Lorna Bailey: Legendary Lorna to retire at 30
INTERNATIONALLY-RENOWNED pottery firm Lorna Bailey Artware is closing down with the loss of seven jobs.
For more than 13 years, co-founder and sole designer Lorna Bailey has been one of the highest-profile ceramic artists working in the city.
The former Stoke-on-Trent College student’s Art Deco-inspired pieces have prompted comparisons with Clarice Cliff, but now the 30-year-old has decided to retire to spend more time with her family.
She said: “It has been a very difficult decision to make, but it is important for me personally to concentrate on my family.
“I would just like to say thank you to all of the people of Stoke-on-Trent for all of their support.”
The doors of the Wedgwood Street plant in Burslem will be closed by the end of March when current orders have been fulfilled, and seven jobs will go.
The company has written to about 200 Lorna Bailey Collectors Club members informing them of the closure.
Mrs Bailey said: “I have said to the club members that I have no ambition to do this again.
“Maybe I will do something totally different, but I have no plans and I’ve not even thought about it.

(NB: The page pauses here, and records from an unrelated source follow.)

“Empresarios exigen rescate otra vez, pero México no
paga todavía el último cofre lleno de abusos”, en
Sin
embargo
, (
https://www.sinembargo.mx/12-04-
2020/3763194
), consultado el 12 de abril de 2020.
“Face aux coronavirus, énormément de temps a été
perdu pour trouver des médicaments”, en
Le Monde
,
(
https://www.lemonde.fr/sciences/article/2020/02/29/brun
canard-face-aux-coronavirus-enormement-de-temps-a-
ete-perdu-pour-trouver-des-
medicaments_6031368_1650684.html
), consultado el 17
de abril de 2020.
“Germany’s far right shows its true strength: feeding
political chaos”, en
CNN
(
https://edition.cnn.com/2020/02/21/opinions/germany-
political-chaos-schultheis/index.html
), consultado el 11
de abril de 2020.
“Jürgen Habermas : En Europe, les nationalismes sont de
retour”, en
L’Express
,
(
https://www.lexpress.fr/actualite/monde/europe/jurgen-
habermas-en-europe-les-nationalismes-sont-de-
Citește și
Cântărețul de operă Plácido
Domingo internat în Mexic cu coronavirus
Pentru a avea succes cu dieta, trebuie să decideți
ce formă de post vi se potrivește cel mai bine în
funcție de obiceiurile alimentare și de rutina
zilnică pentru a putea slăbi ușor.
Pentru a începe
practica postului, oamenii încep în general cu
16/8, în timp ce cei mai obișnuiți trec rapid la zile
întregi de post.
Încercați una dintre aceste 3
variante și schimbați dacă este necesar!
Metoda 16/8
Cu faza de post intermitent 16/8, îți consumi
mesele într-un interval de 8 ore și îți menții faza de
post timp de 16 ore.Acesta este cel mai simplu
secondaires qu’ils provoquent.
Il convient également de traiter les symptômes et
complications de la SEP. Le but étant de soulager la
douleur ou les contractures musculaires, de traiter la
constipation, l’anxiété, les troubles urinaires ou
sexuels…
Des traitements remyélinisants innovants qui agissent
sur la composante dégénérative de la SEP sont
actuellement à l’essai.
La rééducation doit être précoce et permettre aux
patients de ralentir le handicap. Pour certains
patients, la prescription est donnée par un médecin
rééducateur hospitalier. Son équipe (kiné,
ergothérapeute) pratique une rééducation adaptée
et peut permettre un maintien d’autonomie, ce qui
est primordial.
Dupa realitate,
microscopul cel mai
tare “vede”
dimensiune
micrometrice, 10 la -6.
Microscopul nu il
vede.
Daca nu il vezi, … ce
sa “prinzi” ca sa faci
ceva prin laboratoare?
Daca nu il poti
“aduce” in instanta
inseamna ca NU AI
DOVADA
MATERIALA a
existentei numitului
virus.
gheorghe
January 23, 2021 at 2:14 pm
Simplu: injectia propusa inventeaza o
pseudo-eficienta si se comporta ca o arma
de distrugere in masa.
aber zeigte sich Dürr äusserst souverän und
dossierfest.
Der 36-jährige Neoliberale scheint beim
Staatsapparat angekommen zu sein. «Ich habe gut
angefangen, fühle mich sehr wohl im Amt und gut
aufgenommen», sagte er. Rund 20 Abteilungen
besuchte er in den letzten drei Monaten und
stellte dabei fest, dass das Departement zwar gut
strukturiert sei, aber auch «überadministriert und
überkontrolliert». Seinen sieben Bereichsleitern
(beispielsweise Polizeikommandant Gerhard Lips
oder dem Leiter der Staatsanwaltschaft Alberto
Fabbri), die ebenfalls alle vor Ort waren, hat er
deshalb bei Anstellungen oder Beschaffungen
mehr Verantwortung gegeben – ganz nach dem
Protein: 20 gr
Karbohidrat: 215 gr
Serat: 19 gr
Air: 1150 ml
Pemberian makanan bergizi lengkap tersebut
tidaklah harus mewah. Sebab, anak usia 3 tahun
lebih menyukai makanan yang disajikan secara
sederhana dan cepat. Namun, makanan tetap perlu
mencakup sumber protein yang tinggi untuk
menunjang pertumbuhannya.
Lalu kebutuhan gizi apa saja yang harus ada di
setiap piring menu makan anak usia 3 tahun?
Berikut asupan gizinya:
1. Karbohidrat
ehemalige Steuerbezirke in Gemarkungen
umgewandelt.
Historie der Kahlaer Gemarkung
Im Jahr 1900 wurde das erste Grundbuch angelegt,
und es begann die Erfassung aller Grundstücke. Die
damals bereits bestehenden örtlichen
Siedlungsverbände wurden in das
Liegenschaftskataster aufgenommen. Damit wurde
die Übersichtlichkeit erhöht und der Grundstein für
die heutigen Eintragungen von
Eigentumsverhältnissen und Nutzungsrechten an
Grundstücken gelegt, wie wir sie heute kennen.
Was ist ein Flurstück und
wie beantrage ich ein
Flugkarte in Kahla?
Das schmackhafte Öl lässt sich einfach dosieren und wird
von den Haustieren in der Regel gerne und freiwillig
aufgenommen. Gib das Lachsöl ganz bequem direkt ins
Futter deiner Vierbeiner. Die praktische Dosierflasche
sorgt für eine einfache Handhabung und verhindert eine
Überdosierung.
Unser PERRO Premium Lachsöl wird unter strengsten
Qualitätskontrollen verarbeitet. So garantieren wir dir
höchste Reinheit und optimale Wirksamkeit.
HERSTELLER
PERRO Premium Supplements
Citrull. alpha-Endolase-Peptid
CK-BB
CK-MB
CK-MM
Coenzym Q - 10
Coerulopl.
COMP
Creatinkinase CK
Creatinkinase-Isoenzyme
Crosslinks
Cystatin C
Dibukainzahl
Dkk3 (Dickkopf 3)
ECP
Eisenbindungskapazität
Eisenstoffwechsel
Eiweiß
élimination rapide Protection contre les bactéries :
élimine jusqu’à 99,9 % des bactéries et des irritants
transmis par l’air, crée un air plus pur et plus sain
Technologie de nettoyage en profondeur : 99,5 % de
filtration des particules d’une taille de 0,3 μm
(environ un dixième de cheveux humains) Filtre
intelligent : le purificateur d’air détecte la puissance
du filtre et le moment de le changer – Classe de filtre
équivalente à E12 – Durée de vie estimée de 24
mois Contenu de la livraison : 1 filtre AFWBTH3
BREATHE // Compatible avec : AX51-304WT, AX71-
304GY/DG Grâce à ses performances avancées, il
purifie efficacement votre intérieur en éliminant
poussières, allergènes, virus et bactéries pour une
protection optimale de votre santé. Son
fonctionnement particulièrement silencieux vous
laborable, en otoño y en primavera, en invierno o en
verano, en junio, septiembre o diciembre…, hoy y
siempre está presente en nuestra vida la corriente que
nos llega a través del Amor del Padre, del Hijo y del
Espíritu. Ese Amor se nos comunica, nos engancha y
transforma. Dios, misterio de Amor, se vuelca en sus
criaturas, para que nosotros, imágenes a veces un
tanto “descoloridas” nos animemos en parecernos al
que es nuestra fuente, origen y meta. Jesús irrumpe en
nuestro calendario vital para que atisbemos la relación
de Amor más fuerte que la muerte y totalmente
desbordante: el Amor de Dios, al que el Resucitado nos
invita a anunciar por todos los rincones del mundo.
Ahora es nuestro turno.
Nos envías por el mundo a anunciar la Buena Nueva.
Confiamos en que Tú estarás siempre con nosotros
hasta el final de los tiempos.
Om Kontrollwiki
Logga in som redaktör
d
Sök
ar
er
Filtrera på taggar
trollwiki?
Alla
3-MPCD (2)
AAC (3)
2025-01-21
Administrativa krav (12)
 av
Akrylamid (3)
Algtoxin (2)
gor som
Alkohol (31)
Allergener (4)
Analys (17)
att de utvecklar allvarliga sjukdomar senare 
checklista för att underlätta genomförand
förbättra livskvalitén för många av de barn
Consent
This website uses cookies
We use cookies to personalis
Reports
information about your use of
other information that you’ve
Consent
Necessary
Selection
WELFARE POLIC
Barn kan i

“Over the past 13 years a lot of things have made me proud, like being named North Staffordshire And South Cheshire Businesswoman Of The Year in 1998.
“I also received an honorary doctorate from Staffordshire University and I have been admitted as a Fellow Of The Royal Society Of Arts.”
Mrs Bailey’s father, Lionel Bailey, aged 59, is production director at the firm, which has an annual turnover of £300,000.
He said: “We have informed the staff and there will be seven redundancies in all. We had the last Collectors Club sale on Saturday. They were queuing down the street and round the corner and we sold out. But this is the problem when you build the business around a name – when that name has gone, do you have a business? We looked at other designers in the area, but the kind of money they want you couldn’t pass on to the customer. It’s very sad.”
Lorna Bailey Artware has an annual turnover of about £300,000.
It was set up in 1995 when Mrs Bailey was a design student at Stoke-on-Trent College.
Burslem South councillor Ted Owen said: “She has been a model of young entrepreneurship for art, and it will be a sad loss to the industry and to Burslem itself.”